--- START ---
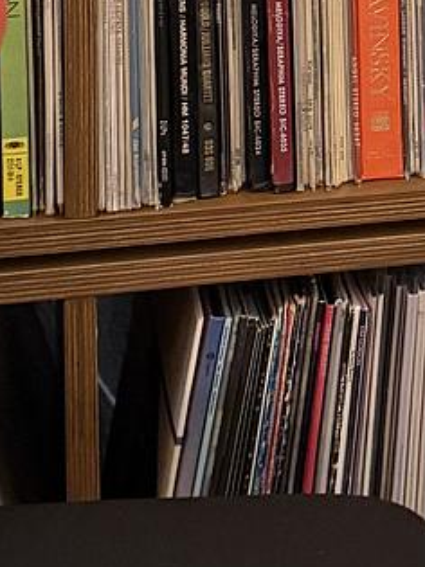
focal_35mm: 122
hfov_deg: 11.9
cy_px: -301
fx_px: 1999
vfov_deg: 14.9
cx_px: 519
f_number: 1.78
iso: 1000
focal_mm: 6.76
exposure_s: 1/40
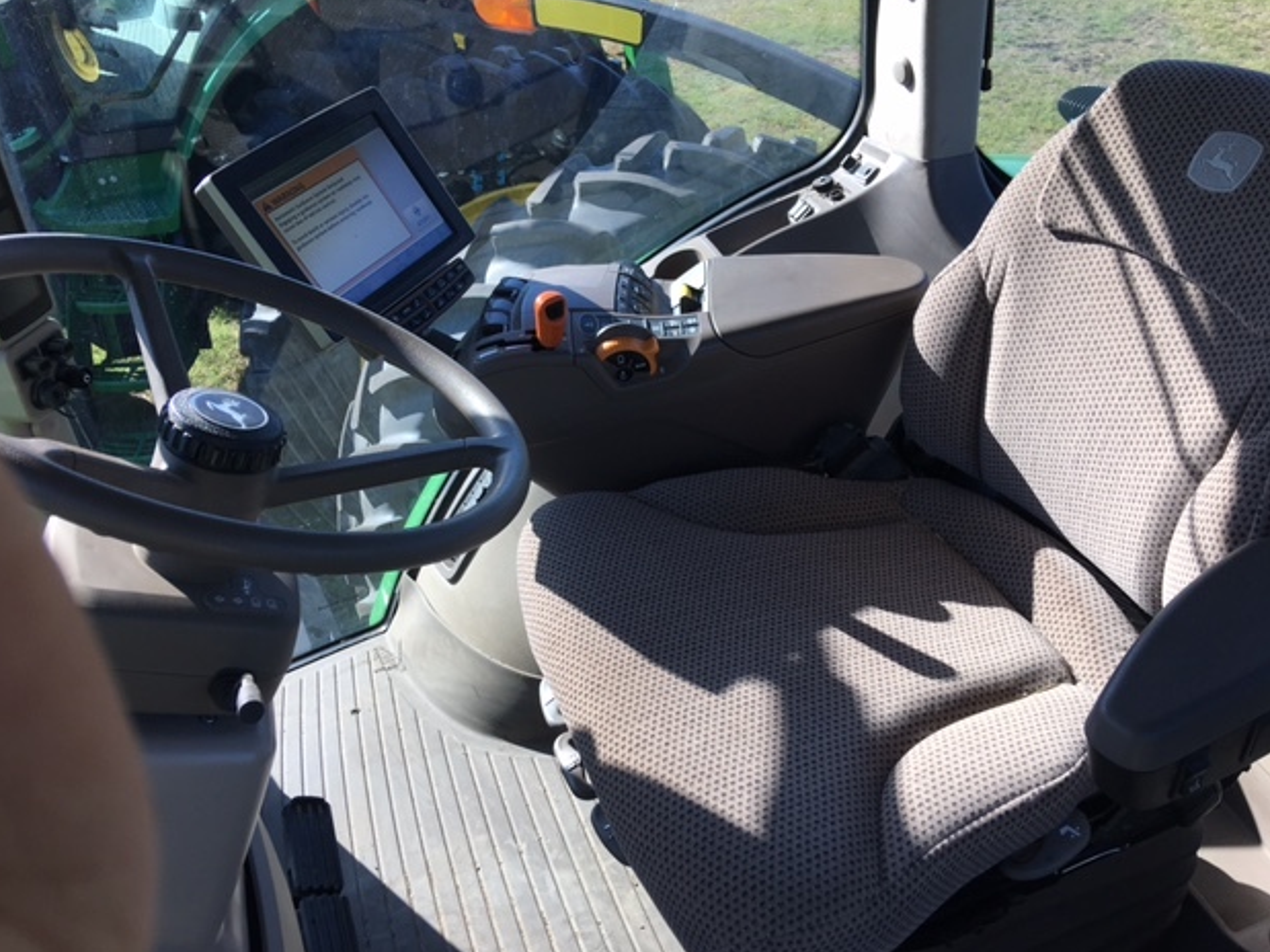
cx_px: 618
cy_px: 470
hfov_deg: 60.0
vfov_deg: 46.8
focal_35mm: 30
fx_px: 1100
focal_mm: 4.15
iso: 25
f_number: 2.2
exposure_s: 1/375
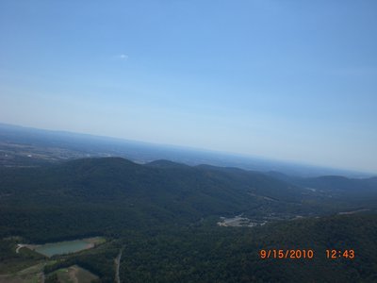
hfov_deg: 49.0
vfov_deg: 37.7
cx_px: 188
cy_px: 142
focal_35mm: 38
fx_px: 414
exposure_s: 1/1250
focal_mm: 6.3
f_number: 4.4
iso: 50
--- END ---
Task details: Please retype the whole of the data precisely, omitting pictures.

Written response:
focal_35mm: 122
hfov_deg: 11.9
cy_px: -301
fx_px: 1999
vfov_deg: 14.9
cx_px: 519
f_number: 1.78
iso: 1000
focal_mm: 6.76
exposure_s: 1/40
cx_px: 618
cy_px: 470
hfov_deg: 60.0
vfov_deg: 46.8
focal_35mm: 30
fx_px: 1100
focal_mm: 4.15
iso: 25
f_number: 2.2
exposure_s: 1/375
hfov_deg: 49.0
vfov_deg: 37.7
cx_px: 188
cy_px: 142
focal_35mm: 38
fx_px: 414
exposure_s: 1/1250
focal_mm: 6.3
f_number: 4.4
iso: 50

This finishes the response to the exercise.